Lithium-Ion Battery Startup ActaCell Gains Partners, Funds

Lithium-ion battery startup ActaCell, which has already raised funds from such high-profile groups as (s goog), DFJ Mercury and Applied Ventures (Applied Materials’ venture arm), is out touting over $3 million in newly acquired funding Wednesday morning. Part of that is from a $3 million grant from the National Institute of Standards and Technology (NIST), and the other is a $179,000 contract with the United States Advanced Battery Consortium, a research group created by Chrysler, Ford (f f), and General Motors.

For a three-year-old company, which is working to commercialize low-cost, high-power, lithium-ion cell materials, that’s a rock star list of well-known supporters stretching from the world’s largest search engine to two name brand venture capital firms to the biggest U.S. auto makers, to the U.S. government. To date, ActaCell has raised close to $7 million in funding.

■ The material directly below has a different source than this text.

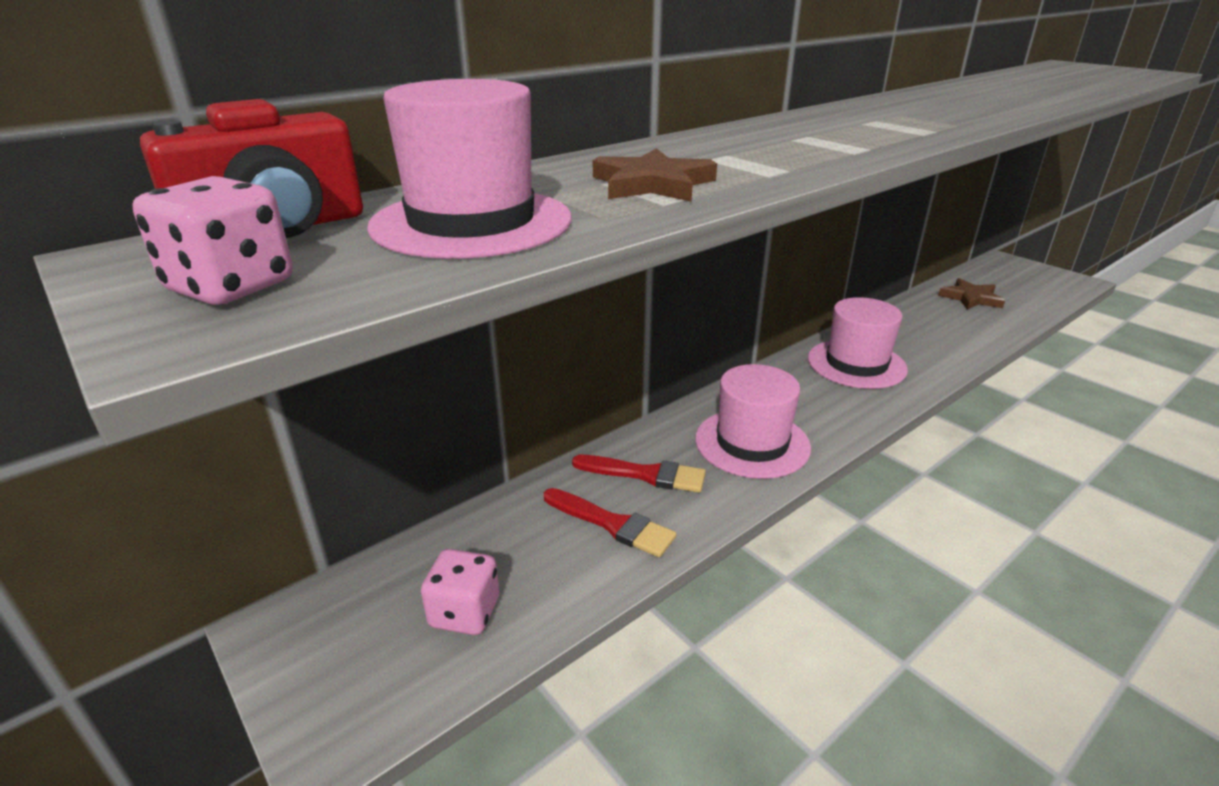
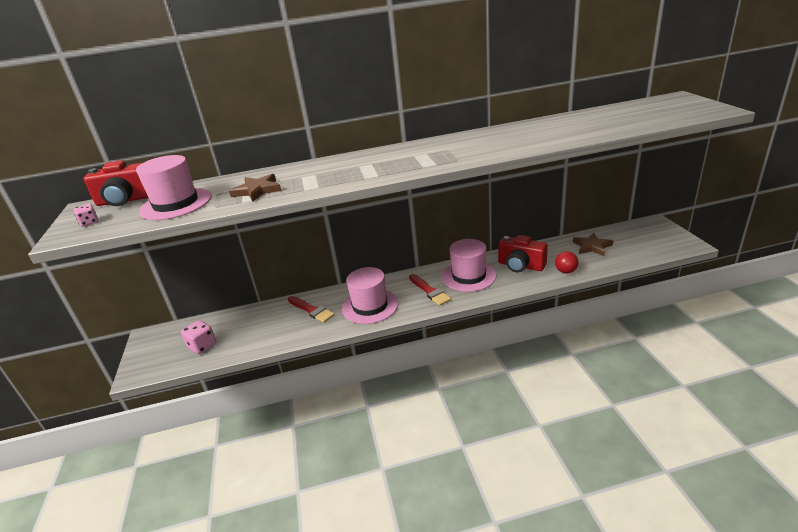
camera: 30 degrees right, 0 degrees up
(231, 287) = (89, 222): pink dice -> pink dice, size x0.60
(612, 524) = (279, 327): red brush -> red brush (429, 291)
(912, 337) = (520, 266): none -> red camera
(982, 335) = (565, 271): none -> red ball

ActaCell was actually awarded the $3 million NIST grant two weeks ago, and the funding was one of nine grants given out under a federal program to support innovative manufacturing technologies. As Josie put it recently, innovation in manufacturing can be just as important as novel designs or materials, particularly when it comes to energy storage and clean power.

ActaCell’s technology is based on research out of the Material Science and Engineering labs of professor Arumugam Manthiram at the University of Texas at Austin. The startup develops materials for battery anodes (which draws in lithium ions when a battery recharges) and cathodes (which draws out current), and is also conducting research on battery cell and pack designs, and has built a module for demonstration in hybrid and plug-in hybrid vehicle applications.

ActaCell aims to use the NIST funds to scale up production of its nanocomposite material for lithium battery anodes by a factor of 1,000. Eventually, according to ActaCell’s project description, this could enable “safe, powerful and economical batteries for electric vehicles and other demanding applications.” While ActaCell claims its anode material is “in principle, significantly less expensive to produce” than state-of-the-art alternatives, the company is still working with small lab-scale batches. “To be commercially viable,” the company says it needs to bring production up to 5-kilogram batches, from five grams today.

To scale up, ActaCell plans to develop a low-cost manufacturing process involving something called “reactive high energy milling” — a technique that has yet to be applied at commercial scale in the lithium battery industry. According to the NIST project description, “The scale-up of this synthesis process will be a key innovation not only in the lithium-ion battery industry, but also as a low-cost manufacturing technique for other related materials.”

In terms of the contract with big autos USABC, ActaCell says it will do a 16-month-long assessment of how its cells perform in hybrid electric vehicles. According to this latest release, ActaCell will first focus on medium-to-heavy duty hybrid trucks for its battery tech.